«
Tout cela, vois-tu, c'est un jeu que nous jouons.
Mais notre cœur et notre vie servent d'enjeux, et ce n'est pas
tout à fait aussi plaisant que cela en à l'air. »
G. Sand
Elle n'était
plus personne. Elle se taisait depuis si longtemps. Mélangée
à
l'infini des nuages. Parfois, même la crainte qu'elle s'inspirait
était un
abîme à ne rien trouver.
Dénoncée
de vivre - elle avait peur d'être dénoncée de vivre
- elle se
nourrissait de murs gris étroits et d'un pain à la douleur
tant elle se
retenait d'exploser.
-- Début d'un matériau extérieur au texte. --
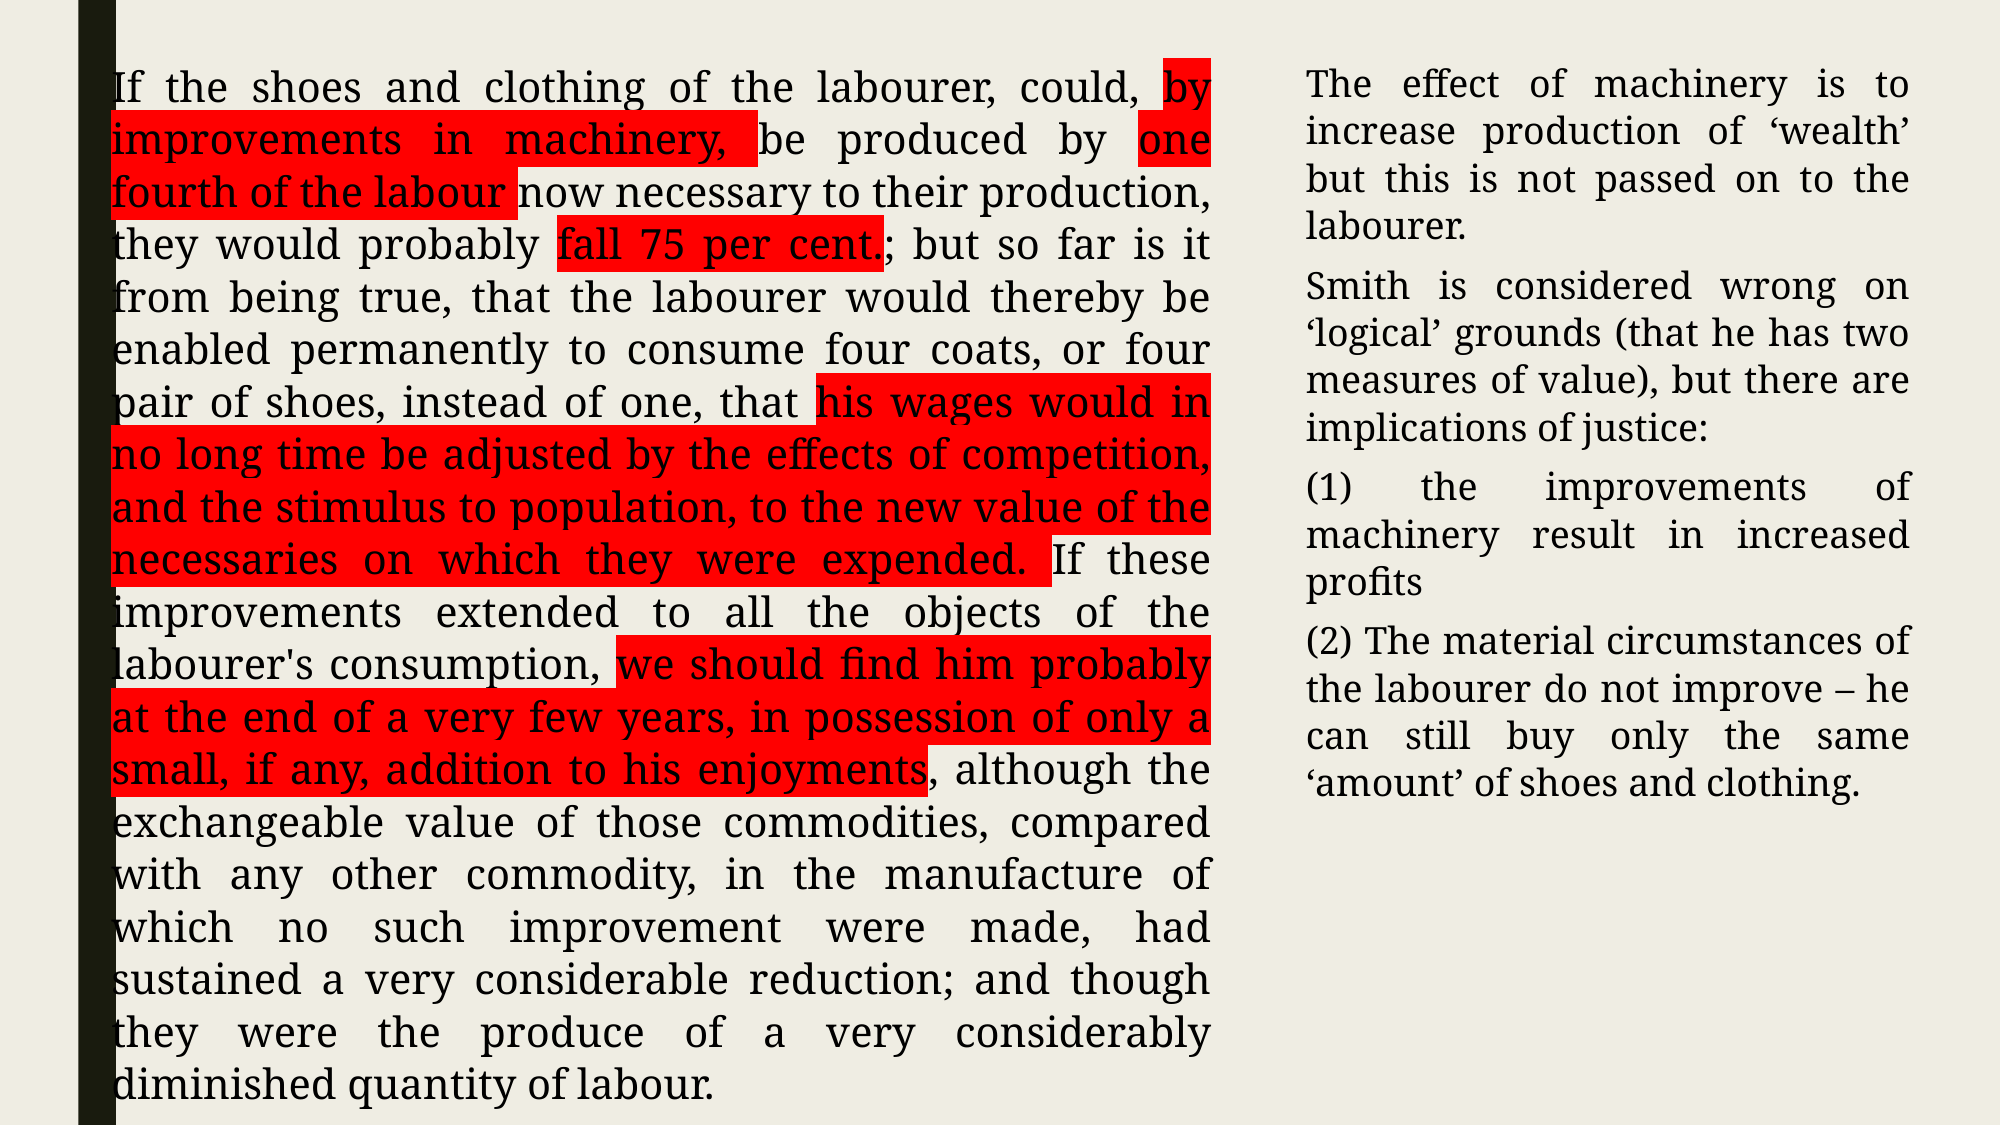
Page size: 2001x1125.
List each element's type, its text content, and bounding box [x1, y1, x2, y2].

text_box The effect of machinery is to increase production of ‘wealth’ but this is not passed on to the labourer. Smith is considered wrong on ‘logical’ grounds (that he has two measures of value), but there are implications of justice: (1) the improvements of machinery result in increased profits (2) The material circumstances of the labourer do not improve – he can still buy only the same ‘amount’ of shoes and clothing. [1291, 50, 1926, 812]
text_box If the shoes and clothing of the labourer, could, by improvements in machinery, be produced by one fourth of the labour now necessary to their production, they would probably fall 75 per cent.; but so far is it from being true, that the labourer would thereby be enabled permanently to consume four coats, or four pair of shoes, instead of one, that his wages would in no long time be adjusted by the effects of competition, and the stimulus to population, to the new value of the necessaries on which they were expended. If these improvements extended to all the objects of the labourer's consumption, we should find him probably at the end of a very few years, in possession of only a small, if any, addition to his enjoyments, although the exchangeable value of those commodities, compared with any other commodity, in the manufacture of which no such improvement were made, had sustained a very considerable reduction; and though they were the produce of a very considerably diminished quantity of labour. [96, 50, 1226, 1116]
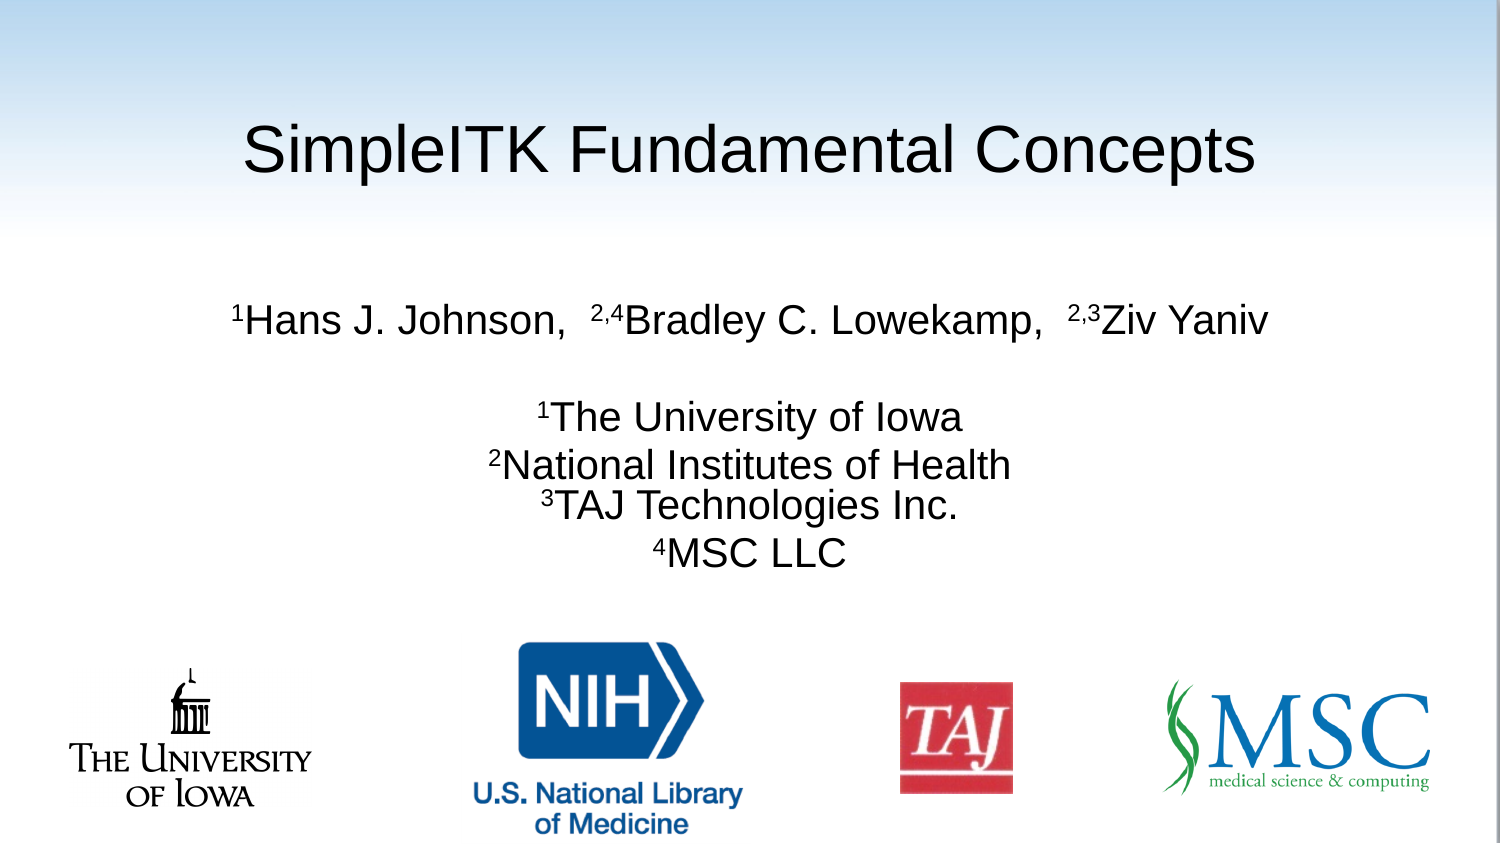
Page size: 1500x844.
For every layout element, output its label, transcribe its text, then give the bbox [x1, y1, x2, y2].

La vie de chacun de ses jours jouait à chas
car elle
restait tapie.
Il faisait peur
souvent. Nuit. Puis jour. Mais au final elle demeurait
embusquée. En une alternance d'attentes.
Elle espérait guettait se languissait.
Bientôt serait
l'heure d'un temps trop coagulé. Où la saison avancerait
d'un pas. Elle pourrait agir.
Alors le jour et
la nuit se mélangeraient. La vie disparaîtrait autour
d'eux - ceux d'en bas - l'espace d'un temps qui contiendrait le vide
le
plus parfait. Un temps terrible. Celui des premiers roulements effrayants.
Celui des premières gouttes écrasées sur leurs
peurs. Et ils l'auraient
bien cherchée. Car ils ne lui accordaient pas l'amour qu'elle
jugeait
mériter.
Après quelques
éclairs, elle pourrait bondir et abreuver de perles les
souffles d'en bas. Comme à l'inverse elle laissait venir à
elle l'éternité
qui monte.
Pleuvoir. La pluie.
Elle. Enfin, une fois encore elle deviendrait
quelqu'un. Être cette eau d'angoisse qui tombe mouille et crève
ses propres
étincelles. Joie.
Elle, si redoutable
à se défendre des cheveux du soleil, ceux défaits
en
mèches répandues partout qu'elle hérissait d'épines
arc-en-ciel. Les
asperger une nouvelle fois de ses pleurs heureux serait sans nul autre
bonheur.
Elle, qui aimait tant ses étendues bourrasques quand celles-ci
étaient là
et ailleurs aussi, s'essayait patiemment à cesser de respirer
durant des
temps torrentiels. Traîner se prolonger larmoyer encore et encore
de
sanglots restés habillés en insufflant et soufflant doucement
allongerait
peut-être son règne.
Ainsi elle était
quelqu'un. Elle vivait. Et, comme à chacune des fois, elle
voulait d'un toujours qui dure longtemps.